• _Exercise material_:
*****
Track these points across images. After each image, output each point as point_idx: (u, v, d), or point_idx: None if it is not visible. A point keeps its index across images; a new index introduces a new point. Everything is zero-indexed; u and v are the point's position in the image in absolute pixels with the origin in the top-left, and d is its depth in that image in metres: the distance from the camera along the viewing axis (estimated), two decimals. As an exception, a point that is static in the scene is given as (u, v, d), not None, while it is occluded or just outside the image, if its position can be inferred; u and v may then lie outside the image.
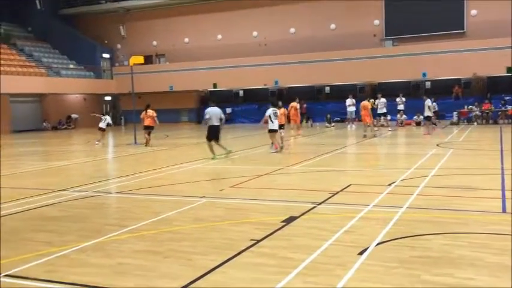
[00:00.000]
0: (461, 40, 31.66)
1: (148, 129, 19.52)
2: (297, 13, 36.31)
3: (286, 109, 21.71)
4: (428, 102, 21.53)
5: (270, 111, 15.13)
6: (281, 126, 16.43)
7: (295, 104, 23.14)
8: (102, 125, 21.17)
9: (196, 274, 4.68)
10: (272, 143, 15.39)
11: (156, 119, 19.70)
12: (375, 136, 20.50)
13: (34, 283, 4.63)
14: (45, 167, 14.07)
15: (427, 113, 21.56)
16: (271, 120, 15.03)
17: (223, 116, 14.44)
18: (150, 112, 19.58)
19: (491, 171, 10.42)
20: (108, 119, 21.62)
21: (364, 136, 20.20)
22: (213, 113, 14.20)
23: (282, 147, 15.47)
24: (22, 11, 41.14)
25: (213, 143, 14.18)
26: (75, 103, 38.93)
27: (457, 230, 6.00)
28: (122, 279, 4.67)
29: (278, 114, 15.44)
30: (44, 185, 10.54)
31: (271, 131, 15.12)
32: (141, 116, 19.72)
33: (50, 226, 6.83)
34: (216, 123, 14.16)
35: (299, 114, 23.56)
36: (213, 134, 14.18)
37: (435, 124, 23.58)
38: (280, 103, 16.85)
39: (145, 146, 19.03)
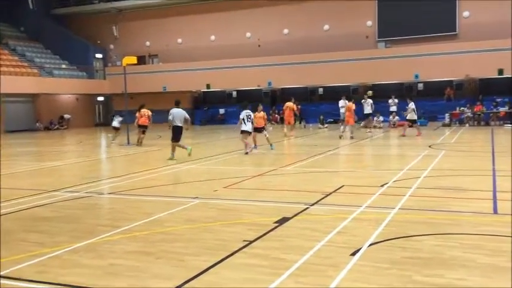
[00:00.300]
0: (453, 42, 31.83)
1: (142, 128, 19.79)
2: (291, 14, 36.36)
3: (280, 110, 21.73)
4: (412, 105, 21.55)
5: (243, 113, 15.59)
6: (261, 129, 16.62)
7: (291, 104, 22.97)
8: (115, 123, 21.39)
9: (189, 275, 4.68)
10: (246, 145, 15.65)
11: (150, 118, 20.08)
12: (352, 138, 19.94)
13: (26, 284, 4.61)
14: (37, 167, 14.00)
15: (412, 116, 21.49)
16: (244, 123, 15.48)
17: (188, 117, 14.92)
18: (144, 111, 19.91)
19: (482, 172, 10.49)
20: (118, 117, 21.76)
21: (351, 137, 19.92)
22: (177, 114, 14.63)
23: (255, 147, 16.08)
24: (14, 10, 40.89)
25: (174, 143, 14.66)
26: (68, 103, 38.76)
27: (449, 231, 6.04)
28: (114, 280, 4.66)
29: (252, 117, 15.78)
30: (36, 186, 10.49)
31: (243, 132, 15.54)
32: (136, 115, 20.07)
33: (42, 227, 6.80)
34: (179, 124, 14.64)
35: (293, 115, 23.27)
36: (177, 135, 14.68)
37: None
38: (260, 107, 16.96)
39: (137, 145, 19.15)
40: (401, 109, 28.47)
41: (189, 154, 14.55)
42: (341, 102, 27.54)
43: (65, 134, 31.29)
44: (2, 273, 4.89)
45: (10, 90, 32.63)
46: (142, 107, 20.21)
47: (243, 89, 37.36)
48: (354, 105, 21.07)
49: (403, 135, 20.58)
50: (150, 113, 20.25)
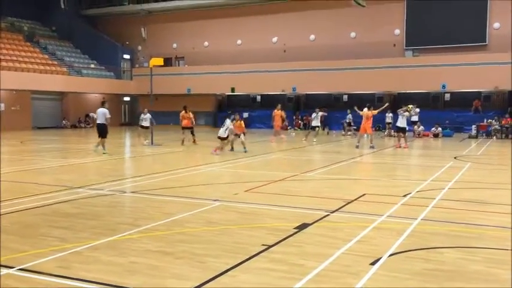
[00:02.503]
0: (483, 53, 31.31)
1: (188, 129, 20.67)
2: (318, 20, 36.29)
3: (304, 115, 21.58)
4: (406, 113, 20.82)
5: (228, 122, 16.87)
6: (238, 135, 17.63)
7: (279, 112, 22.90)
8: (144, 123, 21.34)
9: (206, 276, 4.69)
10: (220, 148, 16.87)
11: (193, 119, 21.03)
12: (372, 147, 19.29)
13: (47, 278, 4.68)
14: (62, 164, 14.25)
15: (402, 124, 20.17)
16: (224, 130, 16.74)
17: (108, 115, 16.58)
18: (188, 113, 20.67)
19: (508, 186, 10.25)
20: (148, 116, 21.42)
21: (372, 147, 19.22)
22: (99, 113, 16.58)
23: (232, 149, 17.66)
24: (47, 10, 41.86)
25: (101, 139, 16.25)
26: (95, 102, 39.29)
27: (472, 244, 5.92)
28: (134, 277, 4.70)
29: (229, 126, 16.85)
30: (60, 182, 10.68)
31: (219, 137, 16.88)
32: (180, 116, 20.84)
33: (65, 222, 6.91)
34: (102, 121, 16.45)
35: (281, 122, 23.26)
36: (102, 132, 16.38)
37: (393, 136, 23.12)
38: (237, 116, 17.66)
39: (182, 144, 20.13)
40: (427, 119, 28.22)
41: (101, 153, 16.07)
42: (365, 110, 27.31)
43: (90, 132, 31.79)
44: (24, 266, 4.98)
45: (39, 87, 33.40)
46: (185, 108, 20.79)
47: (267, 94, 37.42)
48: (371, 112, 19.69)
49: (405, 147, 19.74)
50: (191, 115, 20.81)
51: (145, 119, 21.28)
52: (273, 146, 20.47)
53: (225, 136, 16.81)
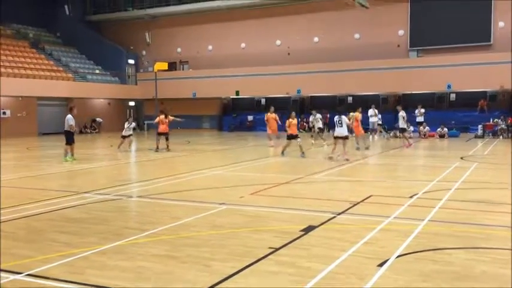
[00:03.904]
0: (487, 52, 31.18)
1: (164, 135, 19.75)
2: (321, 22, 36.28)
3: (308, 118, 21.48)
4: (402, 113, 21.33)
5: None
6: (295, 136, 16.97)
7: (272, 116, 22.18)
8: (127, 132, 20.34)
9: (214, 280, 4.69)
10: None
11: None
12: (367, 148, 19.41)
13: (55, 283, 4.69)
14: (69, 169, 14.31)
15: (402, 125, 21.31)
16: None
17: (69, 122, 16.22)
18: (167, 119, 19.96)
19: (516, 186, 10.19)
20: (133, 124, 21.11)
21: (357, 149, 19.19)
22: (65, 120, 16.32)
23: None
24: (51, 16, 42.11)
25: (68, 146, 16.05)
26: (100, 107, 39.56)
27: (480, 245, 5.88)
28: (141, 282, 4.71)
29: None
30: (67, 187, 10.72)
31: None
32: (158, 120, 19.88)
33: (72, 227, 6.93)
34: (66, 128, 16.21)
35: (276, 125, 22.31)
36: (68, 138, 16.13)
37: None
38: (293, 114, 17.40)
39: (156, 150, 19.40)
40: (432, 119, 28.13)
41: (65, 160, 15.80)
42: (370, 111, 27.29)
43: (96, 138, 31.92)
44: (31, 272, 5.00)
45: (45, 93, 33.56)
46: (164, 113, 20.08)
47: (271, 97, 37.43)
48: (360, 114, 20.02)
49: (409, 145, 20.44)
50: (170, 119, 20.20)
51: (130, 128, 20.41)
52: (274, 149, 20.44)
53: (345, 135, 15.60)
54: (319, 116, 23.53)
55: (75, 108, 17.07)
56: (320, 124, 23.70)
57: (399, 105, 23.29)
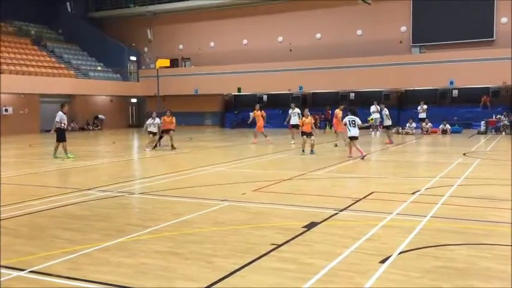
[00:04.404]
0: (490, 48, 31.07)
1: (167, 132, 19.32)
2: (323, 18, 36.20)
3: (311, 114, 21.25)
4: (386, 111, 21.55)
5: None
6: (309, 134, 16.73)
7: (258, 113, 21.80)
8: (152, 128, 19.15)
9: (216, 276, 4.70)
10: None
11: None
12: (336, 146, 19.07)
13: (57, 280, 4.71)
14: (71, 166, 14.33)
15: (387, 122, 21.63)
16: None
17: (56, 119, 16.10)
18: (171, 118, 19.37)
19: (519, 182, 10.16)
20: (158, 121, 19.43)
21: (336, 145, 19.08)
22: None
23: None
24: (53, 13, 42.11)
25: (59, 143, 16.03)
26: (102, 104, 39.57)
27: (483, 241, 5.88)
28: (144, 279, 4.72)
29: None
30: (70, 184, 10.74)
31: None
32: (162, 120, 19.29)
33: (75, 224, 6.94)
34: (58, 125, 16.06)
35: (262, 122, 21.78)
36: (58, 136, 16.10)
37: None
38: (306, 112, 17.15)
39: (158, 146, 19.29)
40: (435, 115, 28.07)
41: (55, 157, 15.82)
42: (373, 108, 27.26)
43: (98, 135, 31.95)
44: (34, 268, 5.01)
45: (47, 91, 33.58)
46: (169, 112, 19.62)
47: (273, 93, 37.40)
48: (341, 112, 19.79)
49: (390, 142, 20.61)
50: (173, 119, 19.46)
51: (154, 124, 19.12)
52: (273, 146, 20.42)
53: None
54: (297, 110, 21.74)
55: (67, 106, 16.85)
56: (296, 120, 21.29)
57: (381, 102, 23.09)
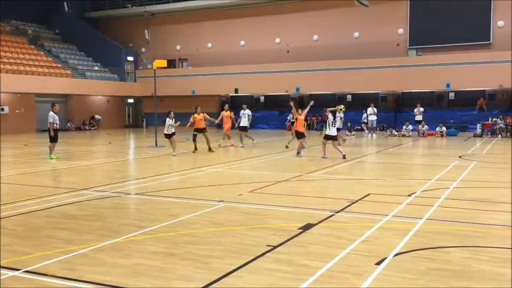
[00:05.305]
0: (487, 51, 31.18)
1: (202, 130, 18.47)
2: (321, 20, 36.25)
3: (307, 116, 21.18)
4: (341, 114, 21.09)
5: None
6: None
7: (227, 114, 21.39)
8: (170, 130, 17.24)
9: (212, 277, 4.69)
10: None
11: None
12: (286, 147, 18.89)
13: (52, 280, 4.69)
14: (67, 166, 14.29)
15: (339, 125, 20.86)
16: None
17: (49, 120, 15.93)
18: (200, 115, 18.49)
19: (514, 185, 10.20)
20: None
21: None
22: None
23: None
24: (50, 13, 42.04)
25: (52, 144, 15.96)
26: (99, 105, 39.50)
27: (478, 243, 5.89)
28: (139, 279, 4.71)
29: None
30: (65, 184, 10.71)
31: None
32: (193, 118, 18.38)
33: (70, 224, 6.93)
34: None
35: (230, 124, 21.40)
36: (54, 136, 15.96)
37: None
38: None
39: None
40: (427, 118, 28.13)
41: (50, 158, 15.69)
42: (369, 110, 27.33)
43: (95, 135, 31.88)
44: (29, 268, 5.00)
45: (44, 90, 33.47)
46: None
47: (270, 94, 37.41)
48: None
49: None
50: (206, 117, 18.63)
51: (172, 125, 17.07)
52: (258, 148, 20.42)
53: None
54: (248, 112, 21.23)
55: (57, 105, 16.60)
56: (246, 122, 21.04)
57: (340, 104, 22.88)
*****
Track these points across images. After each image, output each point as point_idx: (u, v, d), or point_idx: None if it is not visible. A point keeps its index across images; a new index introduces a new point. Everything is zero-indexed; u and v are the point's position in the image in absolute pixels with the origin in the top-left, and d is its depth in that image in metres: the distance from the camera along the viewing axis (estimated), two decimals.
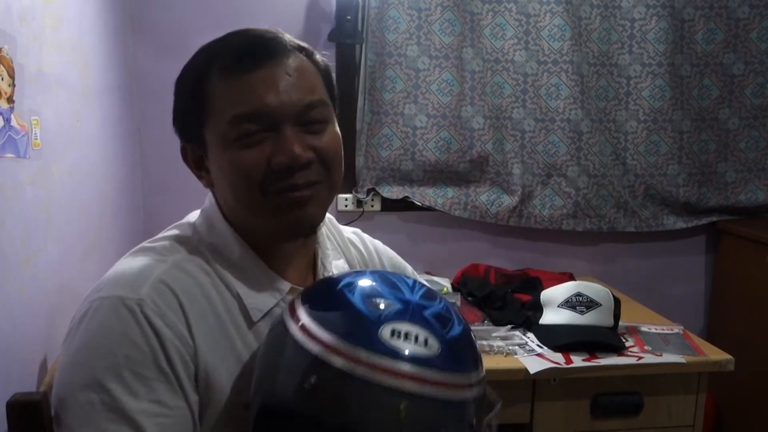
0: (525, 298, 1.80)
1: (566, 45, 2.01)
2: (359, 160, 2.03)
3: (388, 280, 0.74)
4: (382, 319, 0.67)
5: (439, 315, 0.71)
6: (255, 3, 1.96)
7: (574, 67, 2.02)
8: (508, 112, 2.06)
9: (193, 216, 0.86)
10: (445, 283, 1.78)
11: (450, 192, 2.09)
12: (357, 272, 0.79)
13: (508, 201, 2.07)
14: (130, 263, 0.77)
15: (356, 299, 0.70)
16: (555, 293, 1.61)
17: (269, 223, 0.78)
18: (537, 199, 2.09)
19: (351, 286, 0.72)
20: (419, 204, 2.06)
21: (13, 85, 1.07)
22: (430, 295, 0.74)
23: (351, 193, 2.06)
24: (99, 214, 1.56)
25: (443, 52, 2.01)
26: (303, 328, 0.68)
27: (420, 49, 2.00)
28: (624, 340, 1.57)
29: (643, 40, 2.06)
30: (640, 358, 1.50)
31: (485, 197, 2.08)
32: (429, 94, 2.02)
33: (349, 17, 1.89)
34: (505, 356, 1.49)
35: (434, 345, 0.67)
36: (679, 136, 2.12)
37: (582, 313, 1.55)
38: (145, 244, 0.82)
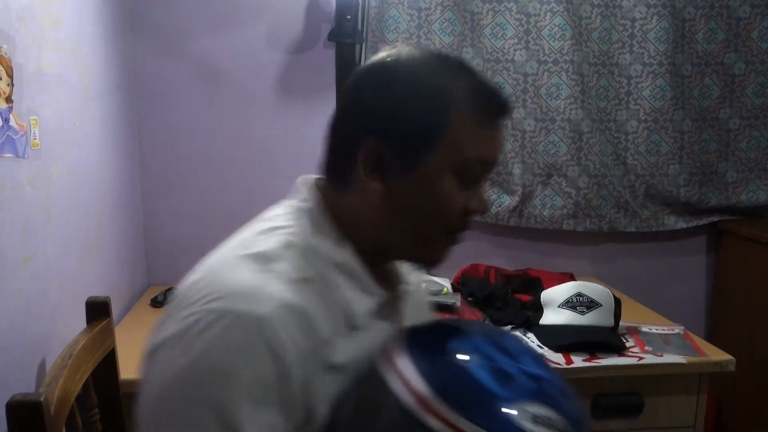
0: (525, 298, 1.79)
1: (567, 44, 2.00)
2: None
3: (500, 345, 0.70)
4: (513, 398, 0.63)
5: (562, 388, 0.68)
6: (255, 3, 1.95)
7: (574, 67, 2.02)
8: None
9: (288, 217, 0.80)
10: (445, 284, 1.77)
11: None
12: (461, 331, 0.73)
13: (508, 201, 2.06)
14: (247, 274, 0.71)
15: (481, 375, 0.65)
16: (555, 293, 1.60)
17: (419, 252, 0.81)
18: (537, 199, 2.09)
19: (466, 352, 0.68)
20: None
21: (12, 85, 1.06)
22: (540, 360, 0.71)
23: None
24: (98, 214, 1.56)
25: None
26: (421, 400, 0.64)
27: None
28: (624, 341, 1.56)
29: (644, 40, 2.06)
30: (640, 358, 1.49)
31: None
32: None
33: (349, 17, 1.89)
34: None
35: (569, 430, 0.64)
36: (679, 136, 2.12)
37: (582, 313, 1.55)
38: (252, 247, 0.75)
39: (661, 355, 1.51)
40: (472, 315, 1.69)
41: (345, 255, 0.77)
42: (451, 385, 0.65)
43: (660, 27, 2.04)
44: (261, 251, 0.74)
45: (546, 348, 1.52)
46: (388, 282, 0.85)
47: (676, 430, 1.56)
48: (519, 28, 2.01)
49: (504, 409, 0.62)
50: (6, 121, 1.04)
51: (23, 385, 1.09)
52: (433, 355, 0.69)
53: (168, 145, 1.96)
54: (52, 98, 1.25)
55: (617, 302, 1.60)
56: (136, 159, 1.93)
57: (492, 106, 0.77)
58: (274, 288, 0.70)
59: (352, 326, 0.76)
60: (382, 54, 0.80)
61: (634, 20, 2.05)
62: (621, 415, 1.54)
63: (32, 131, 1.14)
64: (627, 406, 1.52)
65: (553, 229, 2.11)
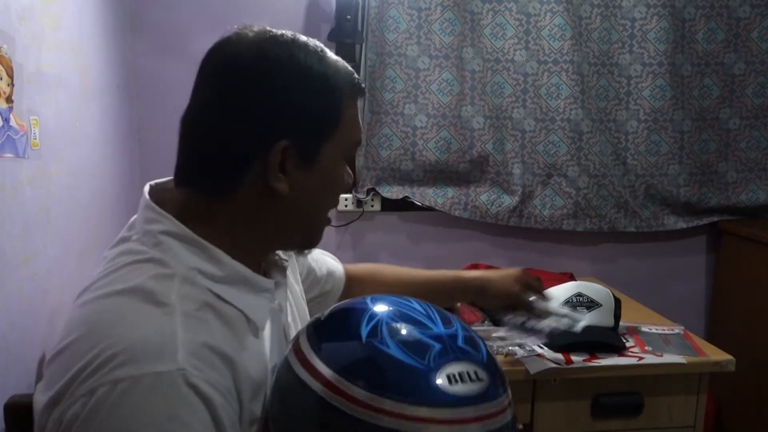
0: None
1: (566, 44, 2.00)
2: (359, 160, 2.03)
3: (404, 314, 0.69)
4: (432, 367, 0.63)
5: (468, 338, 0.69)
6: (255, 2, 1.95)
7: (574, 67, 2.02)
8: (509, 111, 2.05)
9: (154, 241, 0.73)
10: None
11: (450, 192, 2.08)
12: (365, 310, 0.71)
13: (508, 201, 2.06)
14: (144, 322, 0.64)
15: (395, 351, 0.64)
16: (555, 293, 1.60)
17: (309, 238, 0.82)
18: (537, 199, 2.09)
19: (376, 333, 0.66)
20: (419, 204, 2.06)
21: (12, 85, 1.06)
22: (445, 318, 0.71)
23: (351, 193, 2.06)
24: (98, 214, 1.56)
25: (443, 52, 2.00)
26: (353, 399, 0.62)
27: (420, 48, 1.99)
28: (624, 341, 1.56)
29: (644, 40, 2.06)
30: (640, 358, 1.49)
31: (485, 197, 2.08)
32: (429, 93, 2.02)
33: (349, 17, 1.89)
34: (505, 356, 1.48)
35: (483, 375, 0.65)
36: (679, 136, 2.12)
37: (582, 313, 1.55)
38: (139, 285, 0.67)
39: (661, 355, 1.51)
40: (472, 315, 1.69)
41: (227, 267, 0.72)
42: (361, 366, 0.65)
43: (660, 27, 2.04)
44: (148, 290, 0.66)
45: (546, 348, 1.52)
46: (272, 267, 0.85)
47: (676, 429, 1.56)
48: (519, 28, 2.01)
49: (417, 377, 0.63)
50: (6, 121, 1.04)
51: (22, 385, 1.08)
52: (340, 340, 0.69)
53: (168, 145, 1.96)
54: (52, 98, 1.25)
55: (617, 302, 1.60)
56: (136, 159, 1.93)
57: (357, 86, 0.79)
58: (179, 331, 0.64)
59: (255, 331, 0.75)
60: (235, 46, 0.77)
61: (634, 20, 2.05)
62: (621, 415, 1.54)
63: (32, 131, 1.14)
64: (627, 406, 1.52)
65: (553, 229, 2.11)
*****
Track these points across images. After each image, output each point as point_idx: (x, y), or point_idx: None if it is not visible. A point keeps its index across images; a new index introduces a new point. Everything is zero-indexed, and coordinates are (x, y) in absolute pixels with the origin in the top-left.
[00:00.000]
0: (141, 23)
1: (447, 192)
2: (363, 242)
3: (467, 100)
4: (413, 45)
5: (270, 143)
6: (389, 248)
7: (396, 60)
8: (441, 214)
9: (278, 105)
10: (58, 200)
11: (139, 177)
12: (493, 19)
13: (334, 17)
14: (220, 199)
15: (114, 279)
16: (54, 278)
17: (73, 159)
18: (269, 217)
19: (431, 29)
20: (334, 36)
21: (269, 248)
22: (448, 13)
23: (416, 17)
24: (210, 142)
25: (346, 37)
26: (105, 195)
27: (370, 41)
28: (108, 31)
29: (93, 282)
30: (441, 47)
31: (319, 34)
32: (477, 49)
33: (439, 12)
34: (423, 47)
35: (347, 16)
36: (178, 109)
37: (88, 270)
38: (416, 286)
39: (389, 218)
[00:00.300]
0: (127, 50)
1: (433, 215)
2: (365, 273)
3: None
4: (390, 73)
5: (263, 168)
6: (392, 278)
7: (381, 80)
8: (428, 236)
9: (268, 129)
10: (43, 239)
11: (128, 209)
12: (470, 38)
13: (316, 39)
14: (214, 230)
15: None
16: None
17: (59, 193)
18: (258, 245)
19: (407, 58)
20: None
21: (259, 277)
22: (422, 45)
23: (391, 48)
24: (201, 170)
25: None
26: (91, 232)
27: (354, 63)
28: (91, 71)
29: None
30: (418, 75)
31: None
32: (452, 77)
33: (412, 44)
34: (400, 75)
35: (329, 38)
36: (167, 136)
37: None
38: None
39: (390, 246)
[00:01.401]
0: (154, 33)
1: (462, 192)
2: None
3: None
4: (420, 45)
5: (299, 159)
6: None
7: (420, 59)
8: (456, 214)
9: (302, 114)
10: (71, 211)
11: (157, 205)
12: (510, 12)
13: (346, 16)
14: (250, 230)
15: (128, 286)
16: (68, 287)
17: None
*****
• _Activity_:
A word-for-word reproduction is needed of the lines above from the line containing "outside the image." through the line containing "17: (223, 116, 14.44)", with both ends kept and no pictures.

• _Result for this exercise_:
Track these points across images. After each image, output each point as point_idx: (u, v, d), or point_idx: None if it is not visible. A point keeps its index across images; a new index introduces a new point. Everything is zero-indexed; u and v are the point's position in the image in absolute pixels with the origin in the top-left, and d is its depth in that image in metres: the distance from the camera along the viewing axis (estimated), two decimals. As an exception, a point that is static in the scene is given as (u, v, d), not None, while it is occluded or just outside the image, if its position can be inferred; u and v may then lie outside the image.
[00:00.000]
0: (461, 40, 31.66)
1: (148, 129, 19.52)
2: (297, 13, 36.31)
3: (286, 109, 21.71)
4: (428, 102, 21.53)
5: (270, 111, 15.13)
6: (281, 126, 16.43)
7: (295, 104, 23.14)
8: (102, 125, 21.17)
9: (196, 274, 4.68)
10: (272, 143, 15.39)
11: (156, 119, 19.70)
12: (375, 136, 20.50)
13: (34, 283, 4.63)
14: (45, 167, 14.07)
15: (427, 113, 21.56)
16: (271, 120, 15.03)
17: (223, 116, 14.44)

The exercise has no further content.